YOUR GOAL
Copy out once more, exactly, the line with "38.521-3_TpAnalysisSpur(DC_26A_n41A)_v3.zip | RAN5#100" and all the lines after it, up to the last line of the data.

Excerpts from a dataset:
++++++

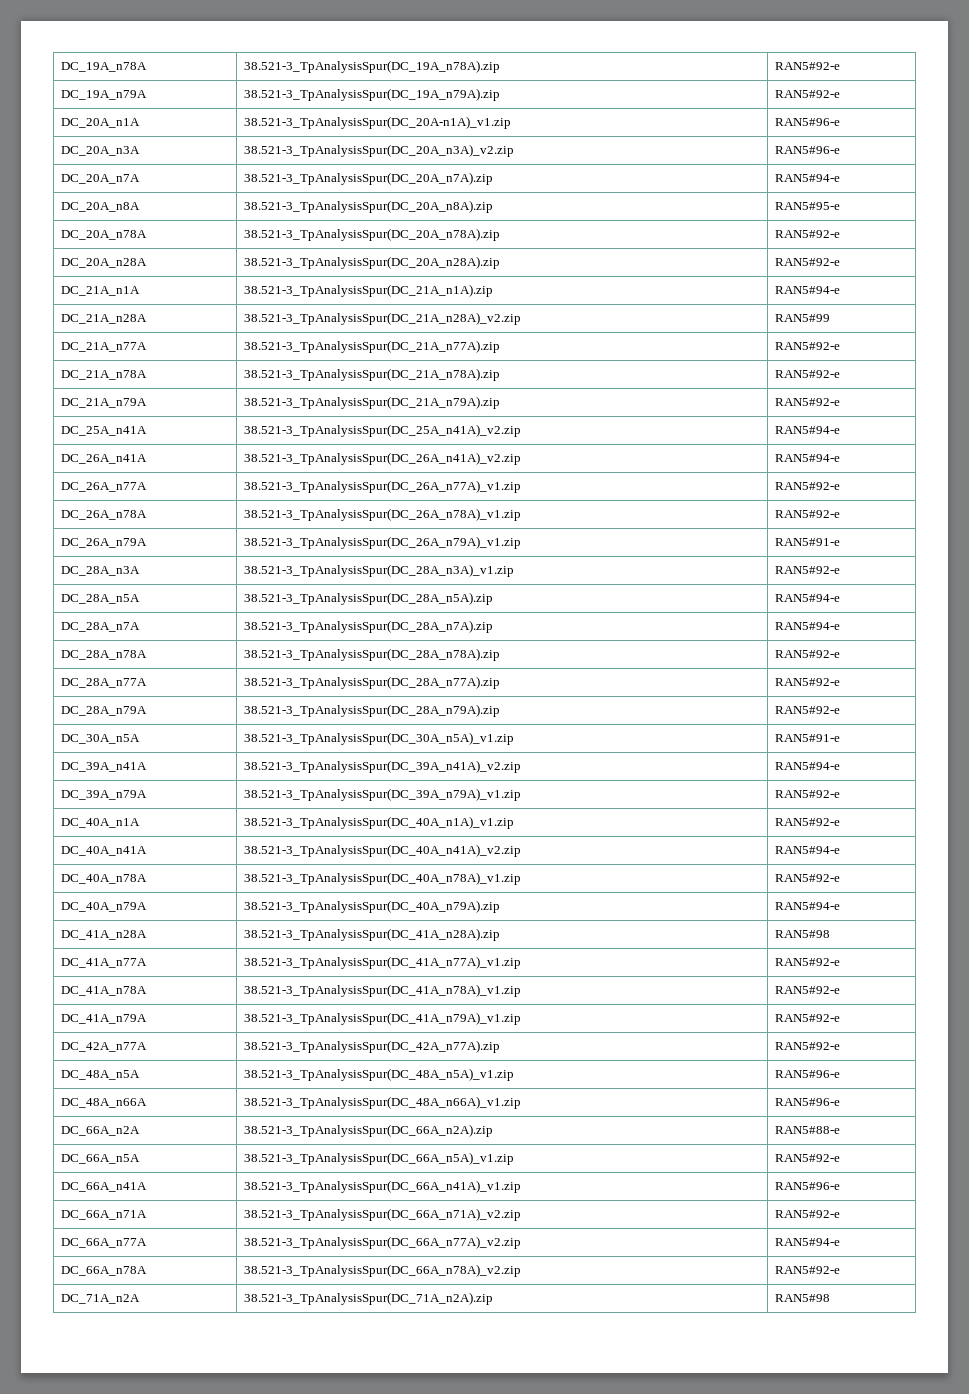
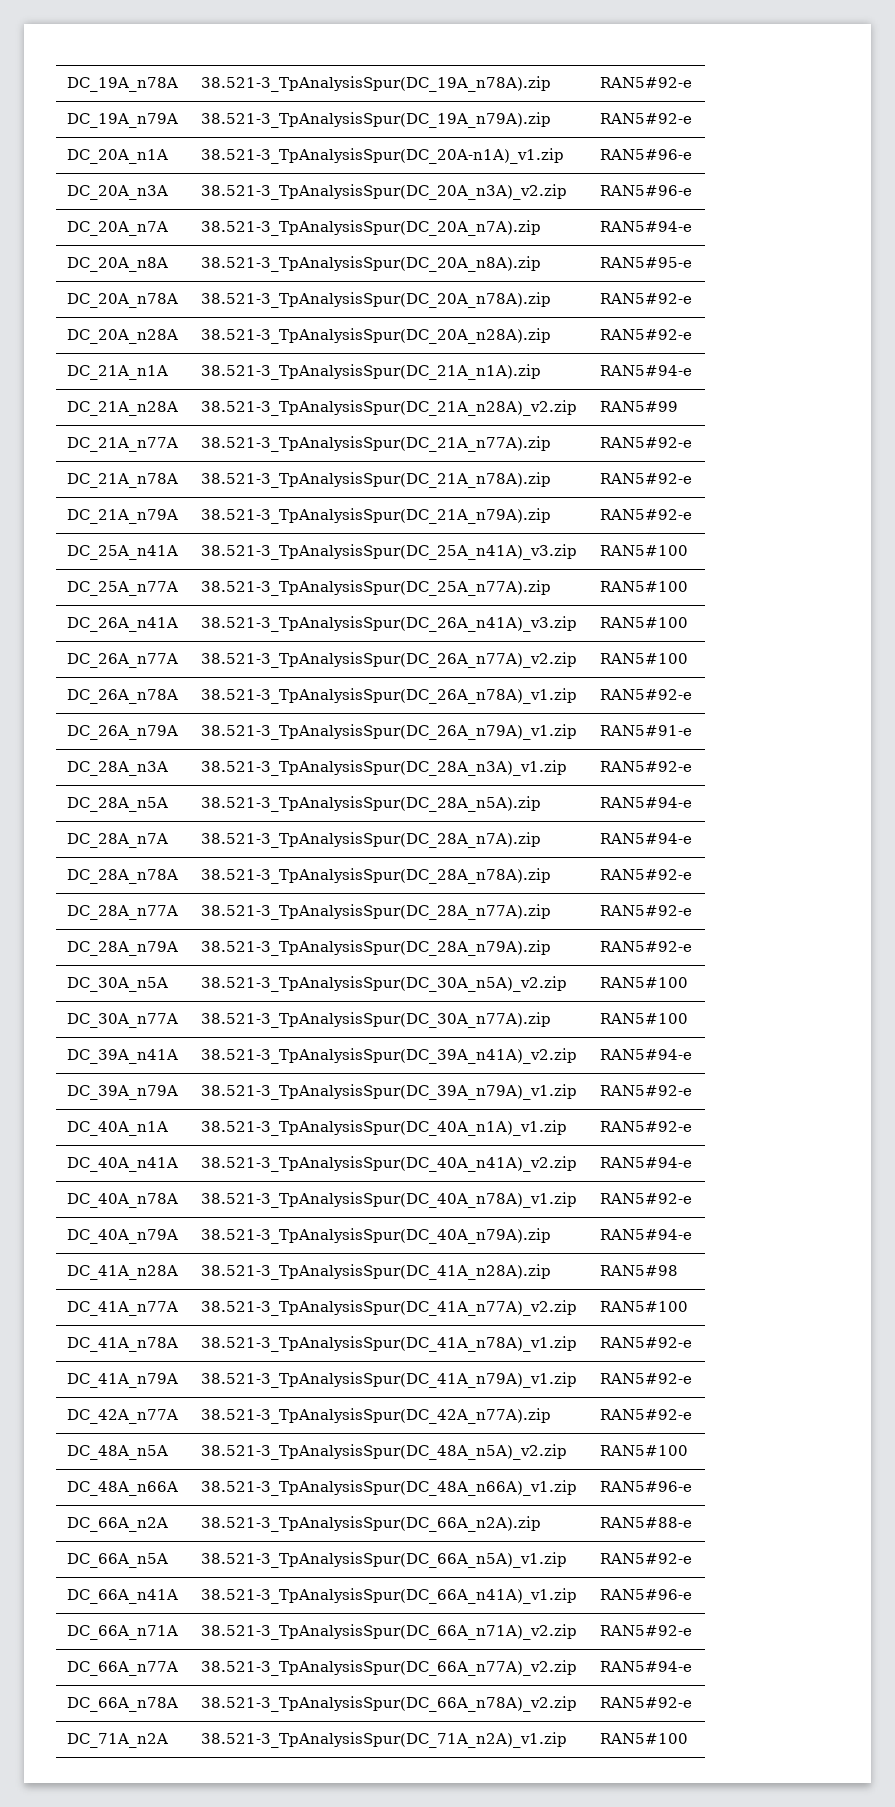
[243,424,521,437] [774,426,840,434] 38.521-3_TpAnalysisSpur(DC_25A_n41A)_v2.zip | RAN5#94-e -> [201,544,578,560] [600,545,689,556] [67,581,179,596] [201,580,552,596] [600,581,689,592] 38.521-3_TpAnalysisSpur(DC_25A_n41A)_v3.zip | RAN5#100 // DC_25A_n77A | 38.521-3_TpAnalysisSpur(DC_25A_n77A).zip | RAN5#100
[243,452,521,465] [774,454,840,462] 38.521-3_TpAnalysisSpur(DC_26A_n41A)_v2.zip | RAN5#94-e -> [201,616,578,632] [600,617,689,628] 38.521-3_TpAnalysisSpur(DC_26A_n41A)_v3.zip | RAN5#100
[243,480,521,493] [774,482,840,490] 38.521-3_TpAnalysisSpur(DC_26A_n77A)_v1.zip | RAN5#92-e -> [201,652,578,668] [600,653,689,664] 38.521-3_TpAnalysisSpur(DC_26A_n77A)_v2.zip | RAN5#100
[243,732,514,745] [774,734,840,742] 38.521-3_TpAnalysisSpur(DC_30A_n5A)_v1.zip | RAN5#91-e -> [201,976,568,992] [600,977,689,988] [67,1013,179,1028] [201,1012,552,1028] [600,1013,689,1024] 38.521-3_TpAnalysisSpur(DC_30A_n5A)_v2.zip | RAN5#100 // DC_30A_n77A | 38.521-3_TpAnalysisSpur(DC_30A_n77A).zip | RAN5#100
[243,956,521,969] [774,958,840,966] 38.521-3_TpAnalysisSpur(DC_41A_n77A)_v1.zip | RAN5#92-e -> [201,1300,578,1316] [600,1301,689,1312] 38.521-3_TpAnalysisSpur(DC_41A_n77A)_v2.zip | RAN5#100
[243,1068,514,1081] [774,1070,840,1078] 38.521-3_TpAnalysisSpur(DC_48A_n5A)_v1.zip | RAN5#96-e -> [201,1444,568,1460] [600,1445,689,1456] 38.521-3_TpAnalysisSpur(DC_48A_n5A)_v2.zip | RAN5#100
[243,1292,493,1305] [774,1294,830,1302] 38.521-3_TpAnalysisSpur(DC_71A_n2A).zip | RAN5#98 -> [201,1732,568,1748] [600,1733,689,1744] 38.521-3_TpAnalysisSpur(DC_71A_n2A)_v1.zip | RAN5#100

++++++

SOLUTION
[243,452,521,465] [774,454,840,462] 38.521-3_TpAnalysisSpur(DC_26A_n41A)_v2.zip | RAN5#94-e -> [201,616,578,632] [600,617,689,628] 38.521-3_TpAnalysisSpur(DC_26A_n41A)_v3.zip | RAN5#100
[243,480,521,493] [774,482,840,490] 38.521-3_TpAnalysisSpur(DC_26A_n77A)_v1.zip | RAN5#92-e -> [201,652,578,668] [600,653,689,664] 38.521-3_TpAnalysisSpur(DC_26A_n77A)_v2.zip | RAN5#100
[243,732,514,745] [774,734,840,742] 38.521-3_TpAnalysisSpur(DC_30A_n5A)_v1.zip | RAN5#91-e -> [201,976,568,992] [600,977,689,988] [67,1013,179,1028] [201,1012,552,1028] [600,1013,689,1024] 38.521-3_TpAnalysisSpur(DC_30A_n5A)_v2.zip | RAN5#100 // DC_30A_n77A | 38.521-3_TpAnalysisSpur(DC_30A_n77A).zip | RAN5#100
[243,956,521,969] [774,958,840,966] 38.521-3_TpAnalysisSpur(DC_41A_n77A)_v1.zip | RAN5#92-e -> [201,1300,578,1316] [600,1301,689,1312] 38.521-3_TpAnalysisSpur(DC_41A_n77A)_v2.zip | RAN5#100
[243,1068,514,1081] [774,1070,840,1078] 38.521-3_TpAnalysisSpur(DC_48A_n5A)_v1.zip | RAN5#96-e -> [201,1444,568,1460] [600,1445,689,1456] 38.521-3_TpAnalysisSpur(DC_48A_n5A)_v2.zip | RAN5#100
[243,1292,493,1305] [774,1294,830,1302] 38.521-3_TpAnalysisSpur(DC_71A_n2A).zip | RAN5#98 -> [201,1732,568,1748] [600,1733,689,1744] 38.521-3_TpAnalysisSpur(DC_71A_n2A)_v1.zip | RAN5#100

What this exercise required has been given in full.